I for one really like the proof of concept for its creativity. I haven't seen this earlier.


This doesn't work at all on a Retina MBP in Safari. First image didn't animate at all, "Lenna" image flickered but at a rate that didn't make it really visible.


Not trying to troll, but doesn't this all boil down to DRM? Why not simply create a DRM-enabled jpeg format that mobile devices support and be done with it?


How would a different (DRM'd) format do anything to prevent screenshots?


DRM is a function of the viewer, not the format, and your ability to create effective DRM on iOS is limited by the lack of a way to diable screenshots (unless it's a corporate-owned device with systemwide policies).

It is also limited to some extent by the lack of remote attestation of non-jailbroken-ness using some sort of hardware crypto module.


Hmm - is there any way to implement a version of this effect which uses more than two images, or even one which generates a new random image for each frame?


First, I must say that this is some awesome tech. Though, I think people should not be sharing images that would require them to use a tech like this. Moreover, if this is applied to display sensitive information then the person who intends to steal it will not be dithered by something like this. They would certainly look at means to circumvent it. It's like limiting people to right click and save an image or copy some text. Those who want to do it, can always grab the source code and load images directly from their links or copy text from the source code.


I've thought of this before, but it's just too easy to get around, and it looks horrible. We'd need much higher screen refresh rates.


Works impressively well in Chrome.


Fails because ow my eyes are bleeding.


could you use this same technique to enhance the apparent resolution of a screen?


This is quite awesome.


“It seems odd that at the beginning of the Internet everyone decided everything should stick around forever,”

No. It doesn't.

That's how it goes. The split-second something transits on the Internet there are countless copies on servers, caches, proxies, etc. In addition to that TFA mentioned the loophole that, well, once something can be seen it can be recorded using lots and lots of endless external means.

Oh, and that "everything sticks around forever" is not just for stuff on the Internet: it's much worse than that.

It's that "anything that is on any device connected to the Internet" can potentially stick around forever.

Ask Scarlett Johannson how it worked for her private pic in her smartphone...

People saying that "our pics are never saved anywhere" are using deception to lure clueless people in.


"...decided..."

No, we just took our experience from the real world and applied it to this new-fangled communications thingy. Physical things can "stick around forever" if cared for properly. There's no law that says I have to destroy my things after some period of time.

Now that we have digital copies of things, those copies are made of intangible ephemeral bits that are copied repeatedly to get them from one place to another.
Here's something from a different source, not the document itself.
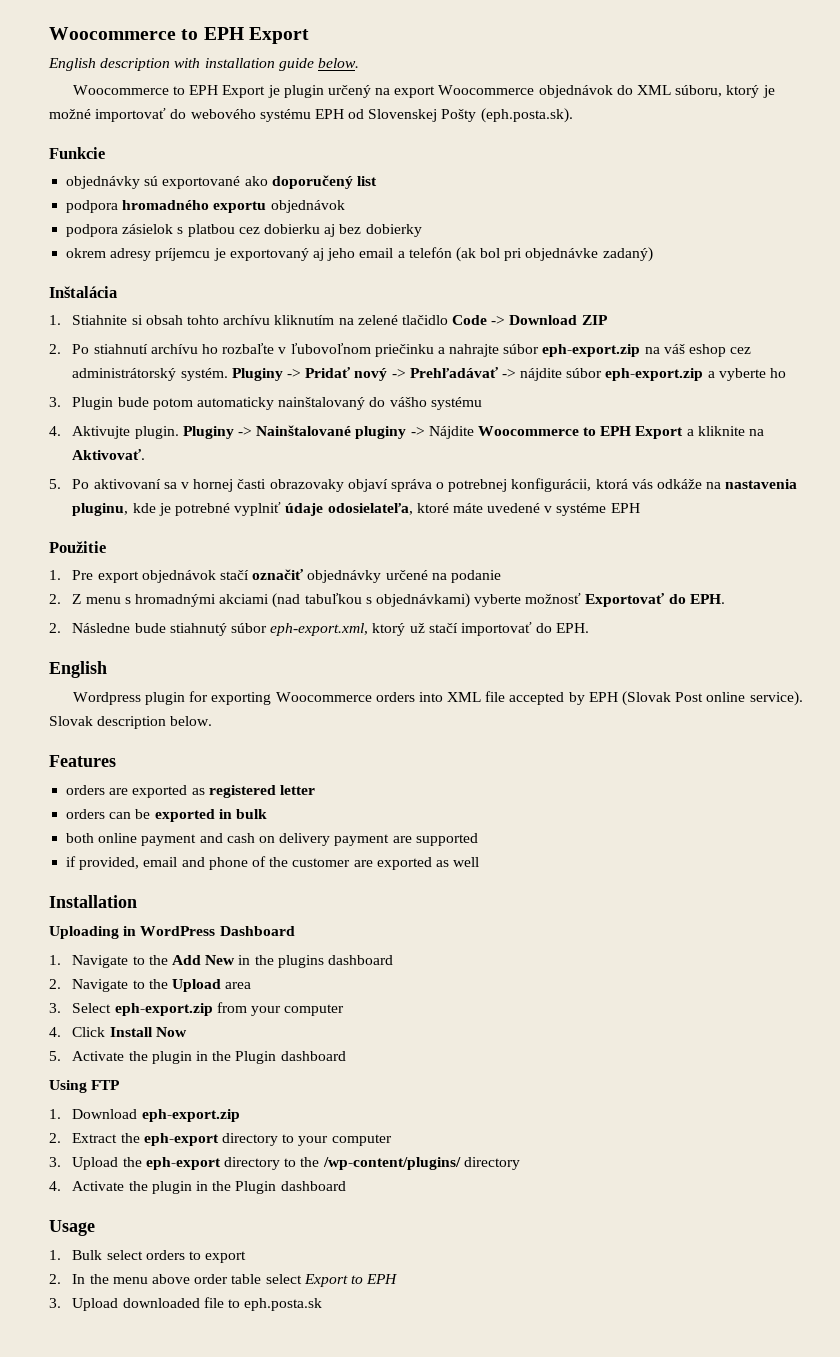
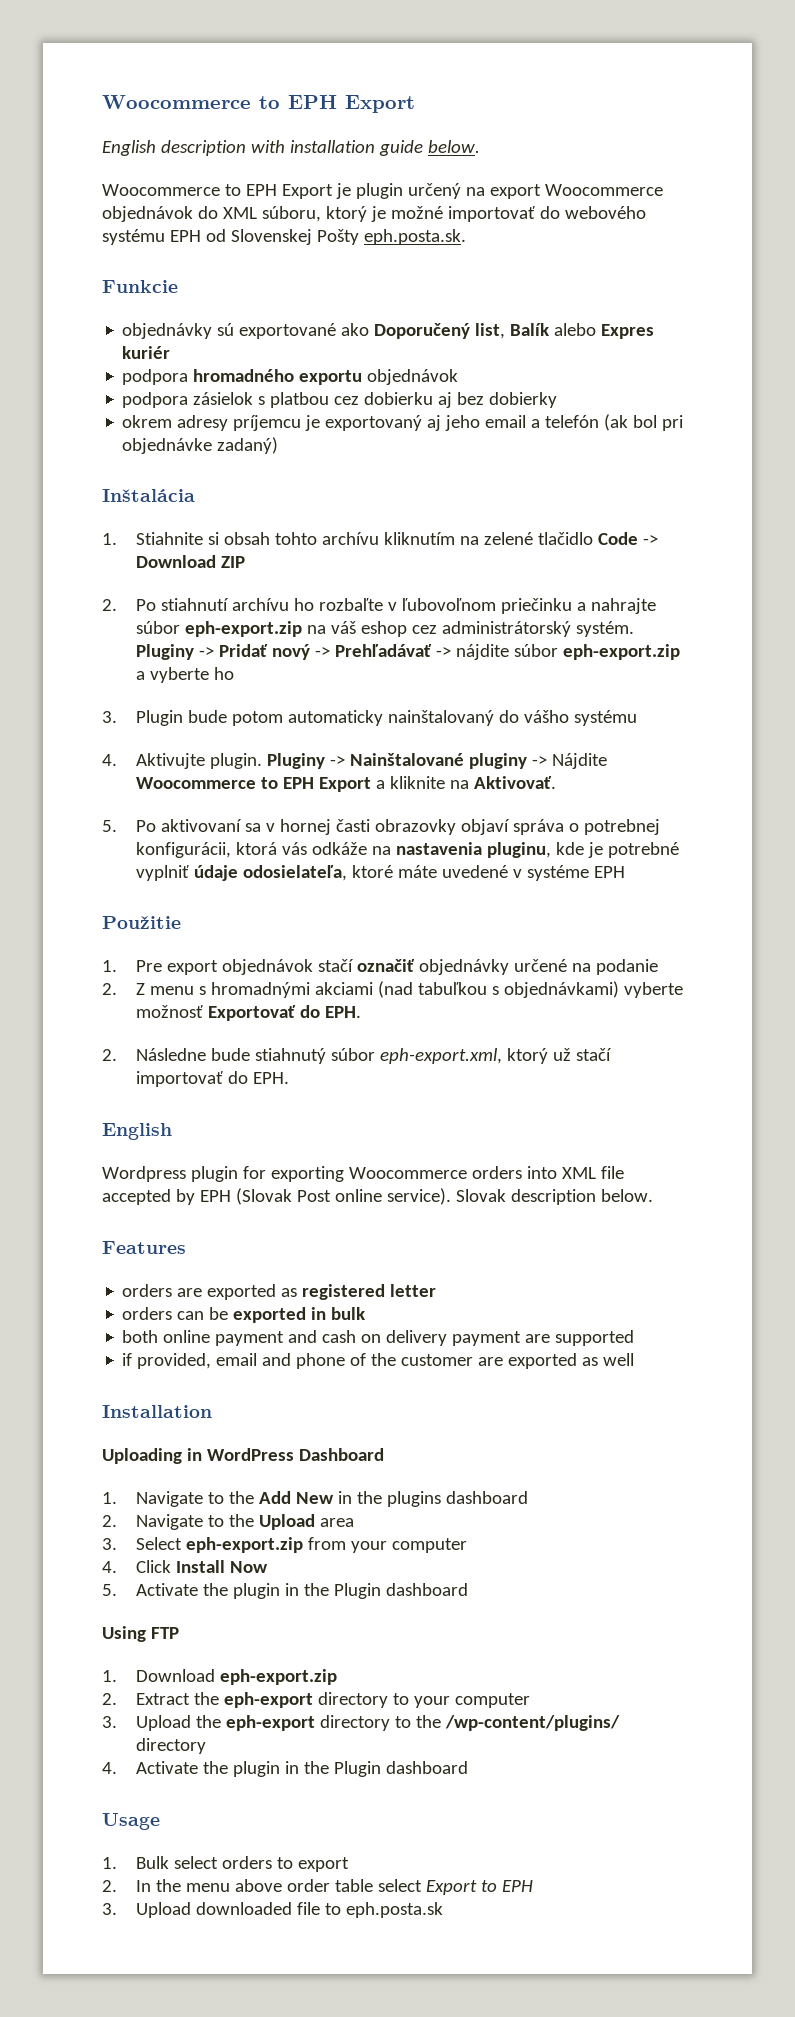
[480,108,573,123] (eph.posta.sk). -> [363,229,466,245] eph.posta.sk.
[271,175,377,189] doporučený list -> [374,323,655,339] [122,346,171,359] Doporučený list, Balík alebo Expres kuriér
[269,479,344,492] obrazovaky -> [374,819,456,835] obrazovky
I think the author's statement that you quote overlooks that digital things are analogies of physical things- physical things that we've expected to last for as long as we like.


This would look way better on actual canvas; right now the demo is just a IMG tag that changes it's z-Index really fast; not an smart way to do it.


I tried this with a canvas (putImageData with alternatively the positive and negative frame) and it wasn't any faster on desktop Chrome (and slower on iOS devices).


Yep, its true. Maybe you should try using an animated gif.


I tried that too (https://github.com/mihaip/web-experiments/blob/master/tempor...). It still flickers, I'm guessing because the frame delay interval is specified as an integer, and both 16 and 17ms don't quite line up with 60Hz (or whatever the screen's refresh rate is).


The only suggestion I have left is to convert it to a video; that is always difficult to snapshot anyway.